🦞
tldw

**too long; didn't watch**
SKILL.md
# tldw - YouTube Video Summarizer

**too long; didn't watch**

Extract and summarize YouTube video transcripts quickly and efficiently.

## Overview

The tldw skill takes a YouTube URL, extracts the video transcript, and provides a comprehensive summary of the content. This allows you to quickly understand video content without watching the entire video.

### Purpose

This skill solves the problem of information overload from video content. Instead of spending 10-60 minutes watching a video, you can get the key points, main arguments, and conclusions in a concise summary within seconds.

### When to Use

Use this skill when:
- A user provides a YouTube video URL and asks for a summary
- You need to quickly understand video content without watching it
- You want to analyze or reference specific video content
- You need to extract information from educational, news, or documentary videos

### How It Works

1. **Extraction**: Uses yt-dlp to download video transcripts (captions/subtitles)
2. **Cleaning**: Applies deduplication to remove artifacts from auto-generated captions
3. **Processing**: Analyzes the cleaned transcript directly in the main agent session
4. **Summary**: Returns a structured summary with main points, key arguments, and conclusions

### Key Features

- **Caching**: Downloaded transcripts are cached locally to avoid re-downloading
- **Deduplication**: Removes duplicate lines common in auto-generated captions
- **Multi-format support**: Works with VTT, SRT, and JSON caption formats
- **Cookie support**: Can access age-restricted content with a cookie file
- **Comprehensive summaries**: Provides thesis, key examples, comparisons, and conclusions
- **Fast processing**: Typical videos summarized in seconds

### Attribution

This skill is based on the [tldw project](https://github.com/rmusser01/tldw) by stong. Full attribution and licensing details are available in [ATTRIBUTION.md](ATTRIBUTION.md).

* * * * * * * * *

> [WORK TO COMPLETE]
#1 Copy the part of the tldw skill page between "The tldw skill" and "the entire video.", inclusive.
#2 According to the tldw skill page, why does the skill run deduplication on downloaded transcripts? Answer in one to three sentences.
#3 Answer these questions from the tldw skill page:
(a) What tool does the skill use to download video transcripts?
(b) Which caption formats does it support?
(c) How much time does the page say a person might otherwise spend watching a video?
The data that follows comes from a separate source and has no connection to the tldw skill page.

> [COLLECTED MATERIAL]
* * * * * * * * *

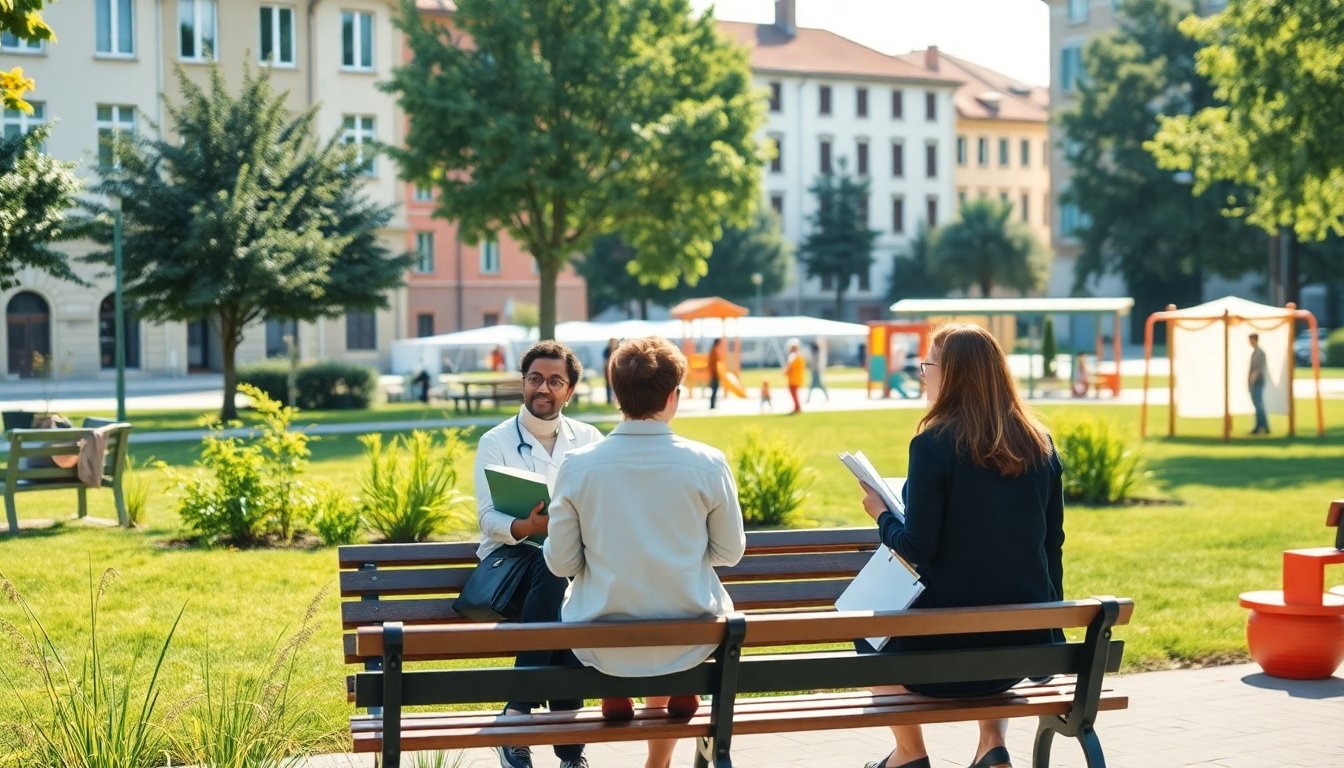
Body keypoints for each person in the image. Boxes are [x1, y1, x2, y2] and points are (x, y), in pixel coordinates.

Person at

* * * * * * * * *

> [TASK RESPONSES]
#1
The tldw skill takes a YouTube URL, extracts the video transcript, and provides a comprehensive summary of the content. This allows you to quickly understand video content without watching the entire video.

#2 Auto-generated captions commonly contain duplicate lines and other artifacts. Deduplication removes them so the transcript is clean before it is analyzed.

#3
(a) yt-dlp
(b) VTT, SRT, and JSON
(c) 10-60 minutes